Here's what's going on behind the scenes: defining a category $\mathcal{C}_S$ by setting $${\rm Obj}(\mathcal{C}_S) = \{ (F,\iota) \mid \iota:S \to F \mbox{ and $F$ is a group}\}$$ and $${\rm Mor}_{\mathcal{C}_S}((F_1,\iota_1),(F_2,\iota_2)) = \{ \phi:F_1\to F_2 \mid \phi \mbox{ is a homomorphism and }\phi\circ \iota_1=\iota_2\},$$a free group $(F_S,\iota)$ over $S$ is nothing more than an initial object in $\mathcal{C}_S$. But it's a general fact (which I invite you to prove --- mimicking the above) that in any category, initial objects are unique up to (unique!) isomorphism.

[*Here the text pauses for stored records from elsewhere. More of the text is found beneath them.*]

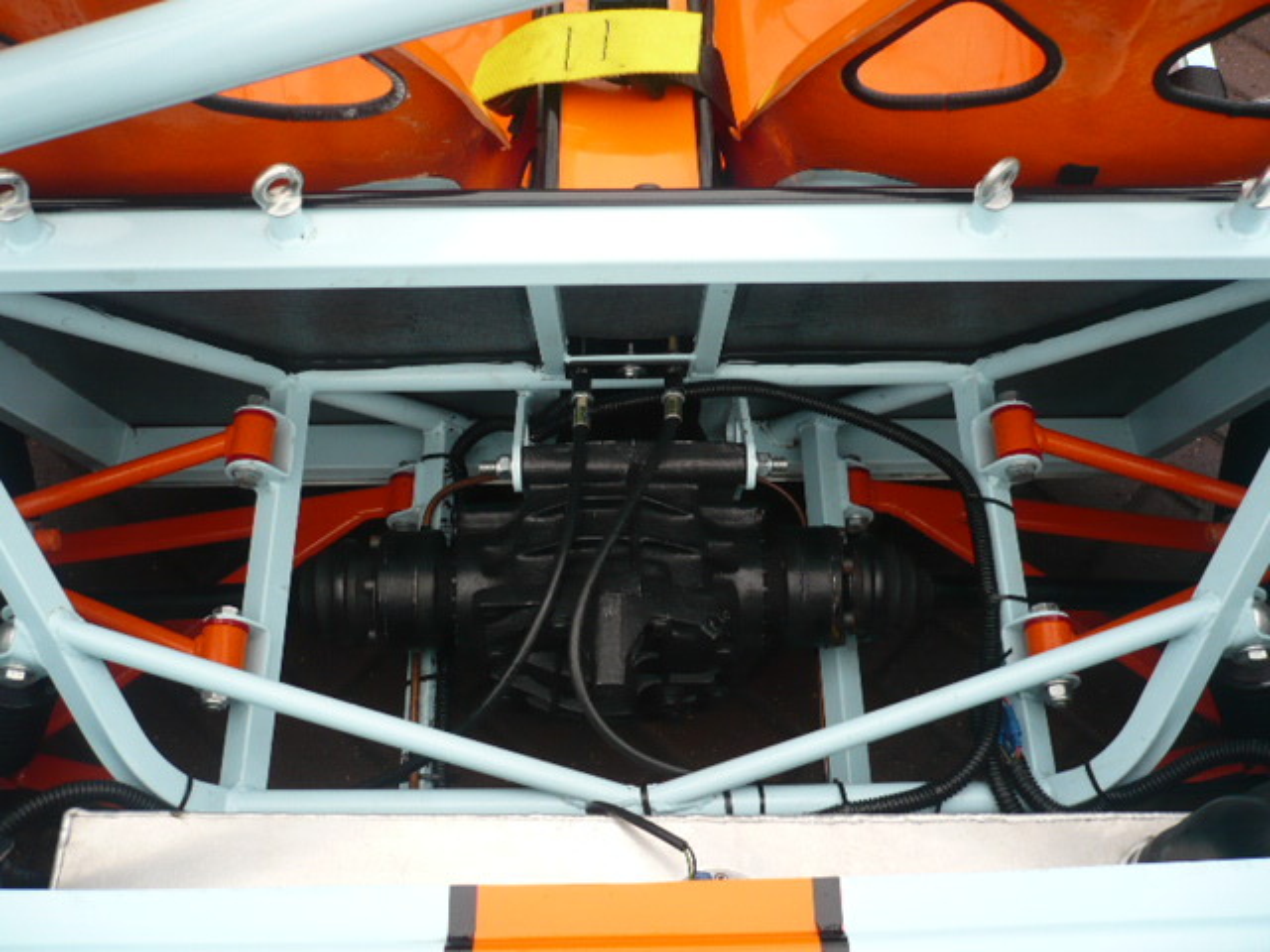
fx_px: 1284
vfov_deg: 40.7
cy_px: 476
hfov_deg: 52.6
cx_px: 635
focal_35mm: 35
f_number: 2.8
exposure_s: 1/60
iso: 100
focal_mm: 5.8
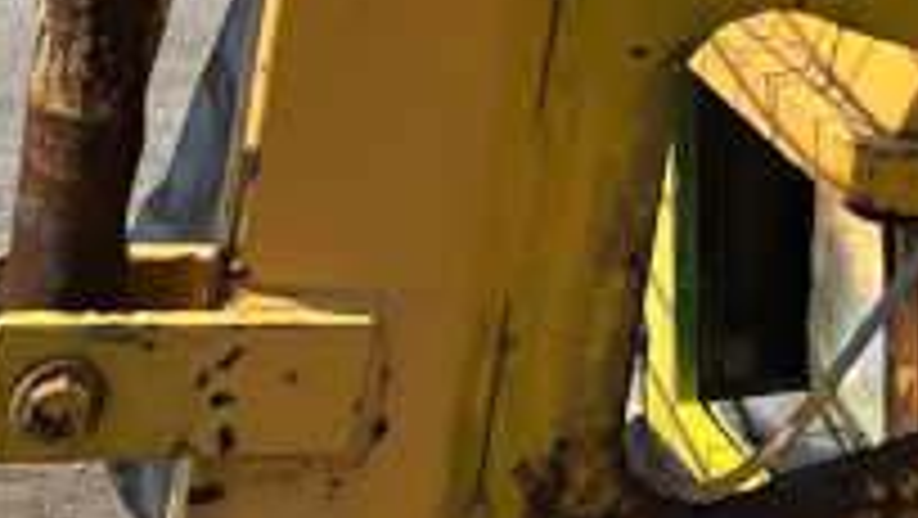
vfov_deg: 7.9
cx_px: 1575
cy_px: -869
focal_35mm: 139
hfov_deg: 14.0
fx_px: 3385
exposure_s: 1/5587
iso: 50
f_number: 1.5
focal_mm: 5.7
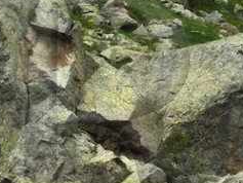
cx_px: 6
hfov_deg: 2.8
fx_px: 5008
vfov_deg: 2.1
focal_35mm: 713
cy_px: 124
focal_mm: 110
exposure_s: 1/200
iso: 100
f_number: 10
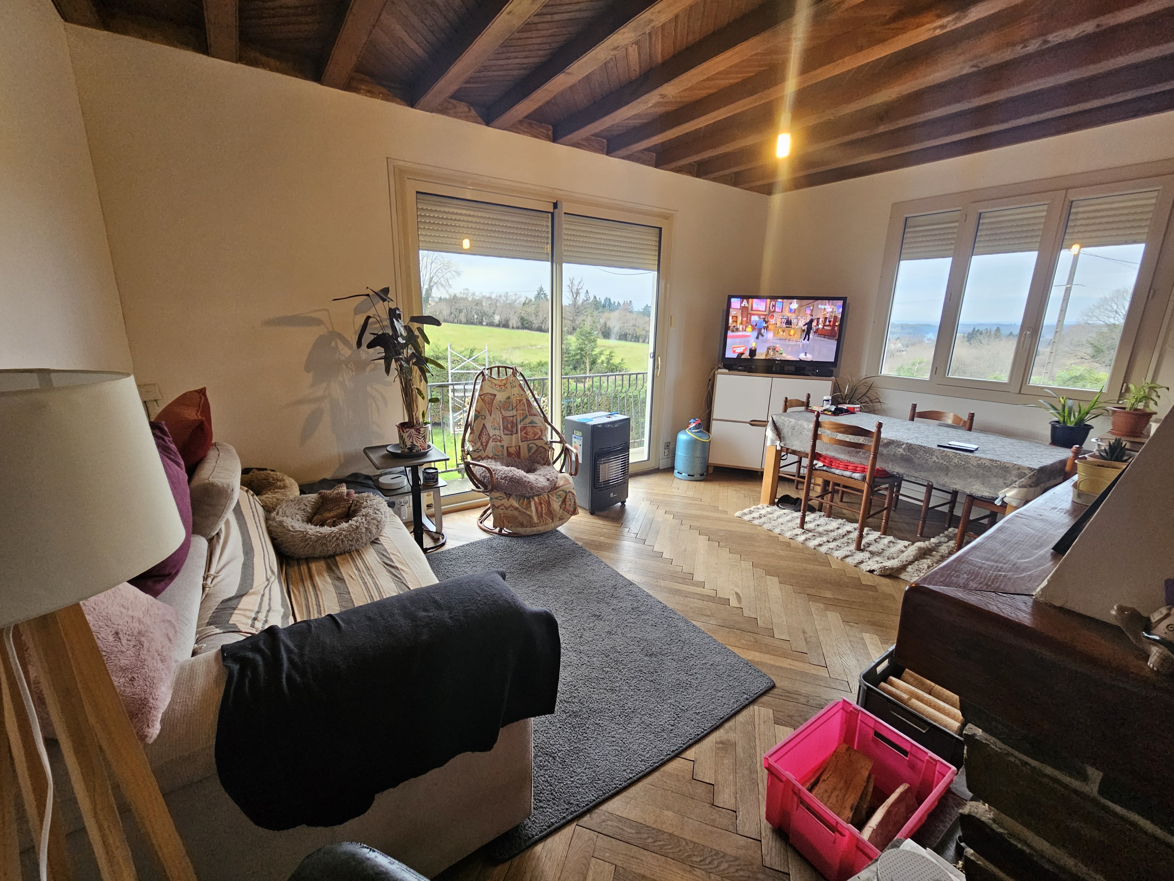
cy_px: 440
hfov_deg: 106.2
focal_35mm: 13
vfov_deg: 89.9
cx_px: 587
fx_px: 441
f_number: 2.2
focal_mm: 2.2
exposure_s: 1/50
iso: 250
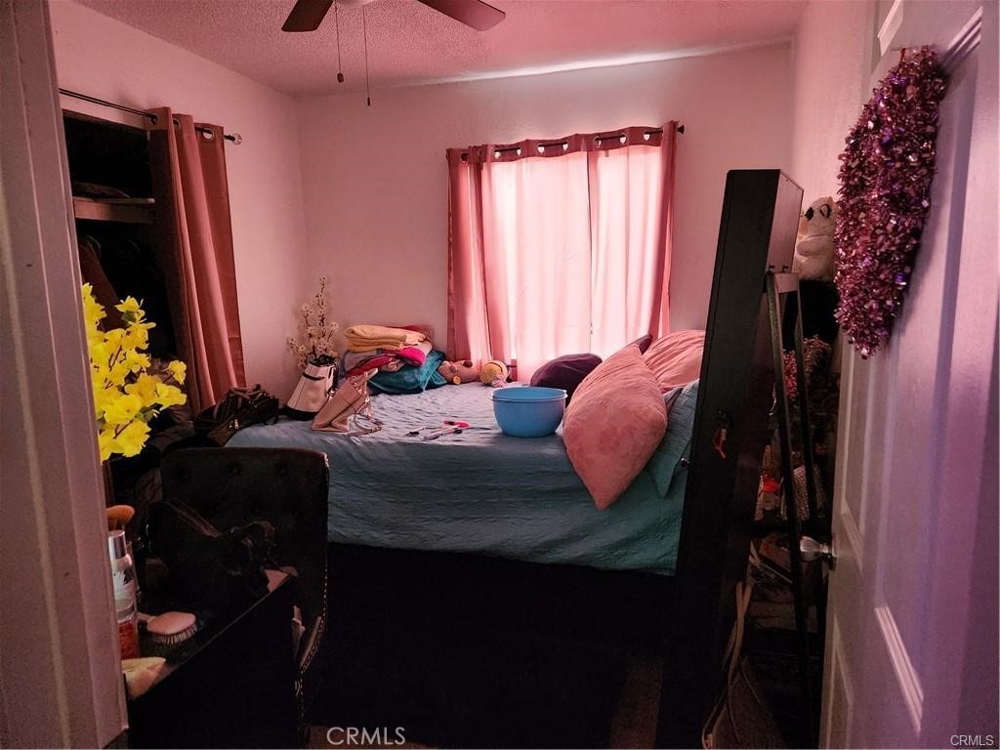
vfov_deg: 58.9
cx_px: 500
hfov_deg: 73.9
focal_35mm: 23
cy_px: 375
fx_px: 664
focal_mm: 5.4
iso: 1000
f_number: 1.8
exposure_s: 1/120
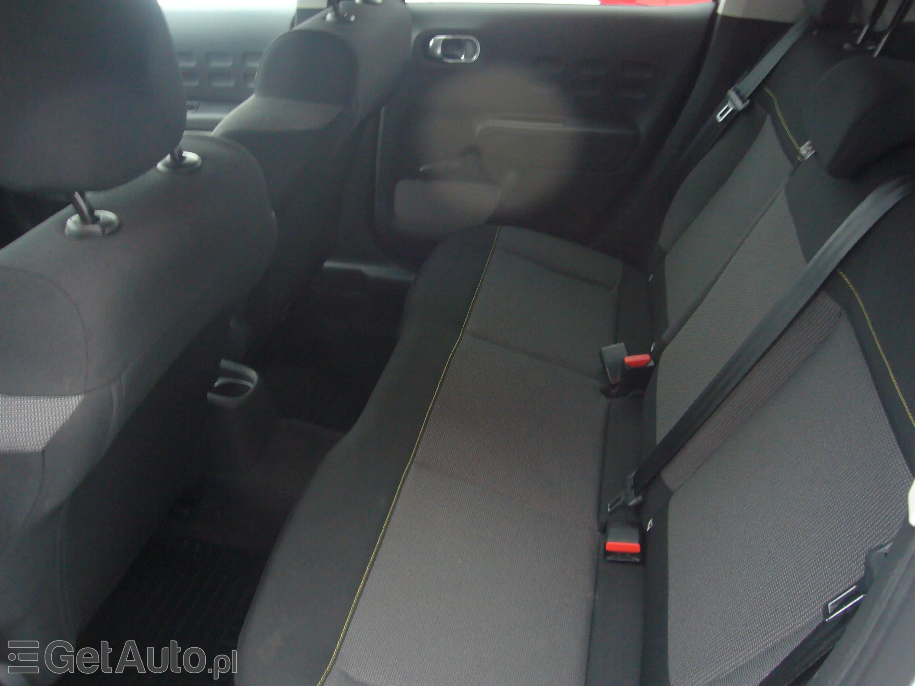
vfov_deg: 49.7
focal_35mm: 28
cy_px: 343
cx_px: 458
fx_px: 740
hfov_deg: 63.4
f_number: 2.8
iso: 200
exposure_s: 1/8
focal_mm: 4.6
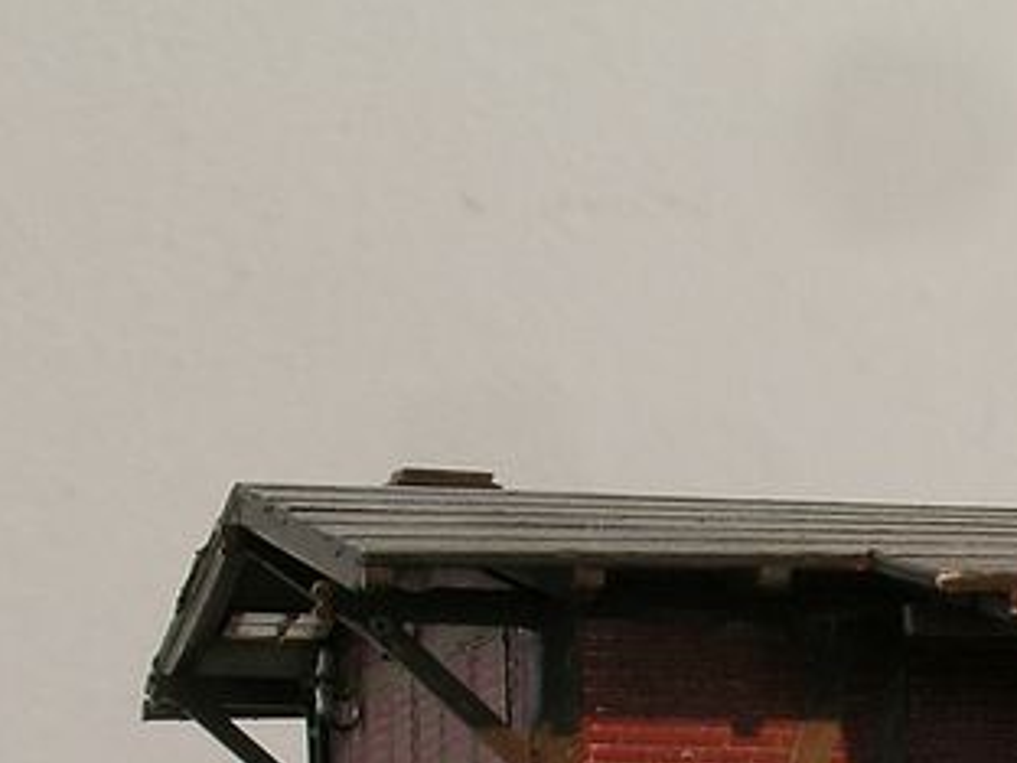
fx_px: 11105
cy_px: 1050
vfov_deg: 3.9
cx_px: 1496
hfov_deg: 5.2
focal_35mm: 378
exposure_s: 1.8
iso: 50
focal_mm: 11.8
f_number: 8
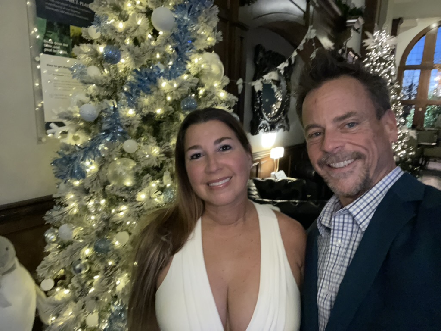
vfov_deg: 58.9
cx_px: 220
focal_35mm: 23
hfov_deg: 73.9
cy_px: 166
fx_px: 293
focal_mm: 2.71
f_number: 2.2
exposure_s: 1/18
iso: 500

However, all of this fluff does not establish existence of $F_S$. But since we already know that if it exists, it will be unique up to isomorphism, to get existence it suffices to exhibit one construction. Then the usual construction fits the bill.

The universal property gives an elegant way of constructing homomorphisms between free groups. For example, if $S_1$ and $S_2$ are sets and we have a function $f:S_1\to S_2$, then apply the universal property of $F_{S_1}$ to $\iota_2\circ f$ to get a group homomorphism $\widetilde{\iota_2\circ f}:F_{S_1}\to F_{S_2}$. If $f$ is bijective, then $\widetilde{\iota_2 \circ f}$ is an isomorphism with inverse $\widetilde{\iota_1\circ f^{-1}}$ (check this without picking elements, it's instructive).